### TASK STATEMENT
Repeat the items word for word, starting at the beginning of the items and ending at the line that contains "Jak jsou dohromady káva a masáže? V případě", with that line included.

=== Section Start ===

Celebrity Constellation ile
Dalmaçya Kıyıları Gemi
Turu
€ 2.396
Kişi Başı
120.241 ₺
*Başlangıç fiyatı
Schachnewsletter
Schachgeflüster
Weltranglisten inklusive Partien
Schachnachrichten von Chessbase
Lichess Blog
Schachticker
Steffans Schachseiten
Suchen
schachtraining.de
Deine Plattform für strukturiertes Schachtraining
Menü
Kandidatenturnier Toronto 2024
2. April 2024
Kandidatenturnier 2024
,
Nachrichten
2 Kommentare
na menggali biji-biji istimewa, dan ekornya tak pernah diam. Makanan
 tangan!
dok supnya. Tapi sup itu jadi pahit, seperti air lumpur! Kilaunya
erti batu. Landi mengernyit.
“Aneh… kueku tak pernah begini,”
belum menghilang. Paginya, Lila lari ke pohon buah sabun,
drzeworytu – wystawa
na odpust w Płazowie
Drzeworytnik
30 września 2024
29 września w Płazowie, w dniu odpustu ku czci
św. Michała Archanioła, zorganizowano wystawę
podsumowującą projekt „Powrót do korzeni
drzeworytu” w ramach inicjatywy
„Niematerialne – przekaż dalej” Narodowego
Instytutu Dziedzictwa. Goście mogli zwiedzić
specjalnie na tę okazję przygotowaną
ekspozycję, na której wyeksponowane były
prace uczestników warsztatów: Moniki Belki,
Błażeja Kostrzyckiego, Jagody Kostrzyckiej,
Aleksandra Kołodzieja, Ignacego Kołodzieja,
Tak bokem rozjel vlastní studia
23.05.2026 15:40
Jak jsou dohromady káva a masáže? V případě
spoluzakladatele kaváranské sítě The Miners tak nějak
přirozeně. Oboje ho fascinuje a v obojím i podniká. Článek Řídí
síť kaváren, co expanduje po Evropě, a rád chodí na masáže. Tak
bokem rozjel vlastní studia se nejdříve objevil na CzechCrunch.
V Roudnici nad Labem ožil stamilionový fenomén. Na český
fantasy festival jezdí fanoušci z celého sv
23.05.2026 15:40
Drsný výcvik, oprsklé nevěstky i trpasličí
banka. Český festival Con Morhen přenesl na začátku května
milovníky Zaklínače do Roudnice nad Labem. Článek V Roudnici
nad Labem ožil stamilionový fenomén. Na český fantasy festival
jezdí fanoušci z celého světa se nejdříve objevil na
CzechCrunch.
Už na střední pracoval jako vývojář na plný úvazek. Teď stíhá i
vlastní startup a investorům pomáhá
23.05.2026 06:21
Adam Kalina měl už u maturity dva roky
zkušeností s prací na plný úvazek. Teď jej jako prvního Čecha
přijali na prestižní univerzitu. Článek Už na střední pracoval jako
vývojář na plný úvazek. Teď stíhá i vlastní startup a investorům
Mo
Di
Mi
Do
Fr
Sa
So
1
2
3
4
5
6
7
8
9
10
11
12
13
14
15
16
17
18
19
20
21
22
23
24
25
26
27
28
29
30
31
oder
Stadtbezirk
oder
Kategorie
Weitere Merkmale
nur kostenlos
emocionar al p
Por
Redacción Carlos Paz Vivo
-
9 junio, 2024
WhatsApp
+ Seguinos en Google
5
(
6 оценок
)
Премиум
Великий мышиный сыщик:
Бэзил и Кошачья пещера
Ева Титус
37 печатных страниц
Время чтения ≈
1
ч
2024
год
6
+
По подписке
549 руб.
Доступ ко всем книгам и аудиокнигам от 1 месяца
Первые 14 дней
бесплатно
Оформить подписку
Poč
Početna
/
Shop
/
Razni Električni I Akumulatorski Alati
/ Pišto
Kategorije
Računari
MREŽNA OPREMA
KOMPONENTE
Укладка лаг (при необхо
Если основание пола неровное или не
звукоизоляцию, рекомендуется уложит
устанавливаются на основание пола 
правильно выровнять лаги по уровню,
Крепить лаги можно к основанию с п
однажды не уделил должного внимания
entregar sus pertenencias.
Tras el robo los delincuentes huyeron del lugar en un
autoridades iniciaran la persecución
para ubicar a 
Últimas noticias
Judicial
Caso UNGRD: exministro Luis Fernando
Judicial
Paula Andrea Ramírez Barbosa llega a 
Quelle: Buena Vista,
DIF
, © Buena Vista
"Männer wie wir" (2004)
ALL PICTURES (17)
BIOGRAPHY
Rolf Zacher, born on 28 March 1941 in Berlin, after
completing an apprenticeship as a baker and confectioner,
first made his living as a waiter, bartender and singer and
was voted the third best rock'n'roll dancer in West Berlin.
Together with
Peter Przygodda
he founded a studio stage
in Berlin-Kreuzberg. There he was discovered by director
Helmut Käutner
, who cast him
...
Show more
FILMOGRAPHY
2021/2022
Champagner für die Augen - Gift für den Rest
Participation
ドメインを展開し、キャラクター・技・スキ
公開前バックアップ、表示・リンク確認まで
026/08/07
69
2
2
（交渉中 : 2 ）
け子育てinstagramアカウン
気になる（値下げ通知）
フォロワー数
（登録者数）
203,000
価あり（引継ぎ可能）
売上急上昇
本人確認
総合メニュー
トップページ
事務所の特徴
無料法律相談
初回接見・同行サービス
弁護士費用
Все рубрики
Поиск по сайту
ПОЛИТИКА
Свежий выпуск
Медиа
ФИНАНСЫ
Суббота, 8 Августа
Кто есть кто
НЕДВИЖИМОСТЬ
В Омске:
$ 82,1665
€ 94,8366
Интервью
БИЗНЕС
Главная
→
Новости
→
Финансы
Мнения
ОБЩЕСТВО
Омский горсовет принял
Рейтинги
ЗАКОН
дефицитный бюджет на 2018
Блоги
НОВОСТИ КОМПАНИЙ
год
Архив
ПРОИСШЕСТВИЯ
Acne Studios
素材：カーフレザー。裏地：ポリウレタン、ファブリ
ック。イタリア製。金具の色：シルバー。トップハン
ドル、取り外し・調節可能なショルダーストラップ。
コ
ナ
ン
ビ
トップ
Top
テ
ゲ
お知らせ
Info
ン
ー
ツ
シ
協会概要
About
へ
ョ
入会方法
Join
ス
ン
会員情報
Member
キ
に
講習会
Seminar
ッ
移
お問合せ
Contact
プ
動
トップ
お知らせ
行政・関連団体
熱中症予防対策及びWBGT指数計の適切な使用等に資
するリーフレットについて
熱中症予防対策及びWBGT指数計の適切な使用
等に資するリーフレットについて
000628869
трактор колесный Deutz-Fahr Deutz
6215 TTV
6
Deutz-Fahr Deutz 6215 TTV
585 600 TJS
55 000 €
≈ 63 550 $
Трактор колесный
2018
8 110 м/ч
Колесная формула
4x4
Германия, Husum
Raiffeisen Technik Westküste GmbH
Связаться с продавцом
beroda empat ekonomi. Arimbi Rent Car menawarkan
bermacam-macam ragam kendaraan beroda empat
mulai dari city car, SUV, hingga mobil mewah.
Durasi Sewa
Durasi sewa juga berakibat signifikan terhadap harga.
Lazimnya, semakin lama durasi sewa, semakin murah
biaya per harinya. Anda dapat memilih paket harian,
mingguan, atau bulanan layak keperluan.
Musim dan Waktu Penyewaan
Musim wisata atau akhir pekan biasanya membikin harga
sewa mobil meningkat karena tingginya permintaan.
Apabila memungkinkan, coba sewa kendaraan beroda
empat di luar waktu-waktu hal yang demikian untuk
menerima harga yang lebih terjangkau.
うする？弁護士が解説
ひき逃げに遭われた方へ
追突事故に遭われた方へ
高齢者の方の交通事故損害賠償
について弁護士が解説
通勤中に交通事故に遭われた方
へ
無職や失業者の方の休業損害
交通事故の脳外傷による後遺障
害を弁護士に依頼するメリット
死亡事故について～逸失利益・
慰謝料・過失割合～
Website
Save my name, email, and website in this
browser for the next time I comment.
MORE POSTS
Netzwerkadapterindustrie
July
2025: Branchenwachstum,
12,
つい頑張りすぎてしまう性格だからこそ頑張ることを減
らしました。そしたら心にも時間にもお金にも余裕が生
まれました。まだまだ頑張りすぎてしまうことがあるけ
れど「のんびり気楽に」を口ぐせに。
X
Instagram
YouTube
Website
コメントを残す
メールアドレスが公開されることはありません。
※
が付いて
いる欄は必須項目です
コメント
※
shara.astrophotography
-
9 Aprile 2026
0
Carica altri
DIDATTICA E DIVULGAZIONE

=== Section End ===

### WRITTEN REPLY
Celebrity Constellation ile
Dalmaçya Kıyıları Gemi
Turu
€ 2.396
Kişi Başı
120.241 ₺
*Başlangıç fiyatı
Schachnewsletter
Schachgeflüster
Weltranglisten inklusive Partien
Schachnachrichten von Chessbase
Lichess Blog
Schachticker
Steffans Schachseiten
Suchen
schachtraining.de
Deine Plattform für strukturiertes Schachtraining
Menü
Kandidatenturnier Toronto 2024
2. April 2024
Kandidatenturnier 2024
,
Nachrichten
2 Kommentare
na menggali biji-biji istimewa, dan ekornya tak pernah diam. Makanan
 tangan!
dok supnya. Tapi sup itu jadi pahit, seperti air lumpur! Kilaunya
erti batu. Landi mengernyit.
“Aneh… kueku tak pernah begini,”
belum menghilang. Paginya, Lila lari ke pohon buah sabun,
drzeworytu – wystawa
na odpust w Płazowie
Drzeworytnik
30 września 2024
29 września w Płazowie, w dniu odpustu ku czci
św. Michała Archanioła, zorganizowano wystawę
podsumowującą projekt „Powrót do korzeni
drzeworytu” w ramach inicjatywy
„Niematerialne – przekaż dalej” Narodowego
Instytutu Dziedzictwa. Goście mogli zwiedzić
specjalnie na tę okazję przygotowaną
ekspozycję, na której wyeksponowane były
prace uczestników warsztatów: Moniki Belki,
Błażeja Kostrzyckiego, Jagody Kostrzyckiej,
Aleksandra Kołodzieja, Ignacego Kołodzieja,
Tak bokem rozjel vlastní studia
23.05.2026 15:40
Jak jsou dohromady káva a masáže? V případě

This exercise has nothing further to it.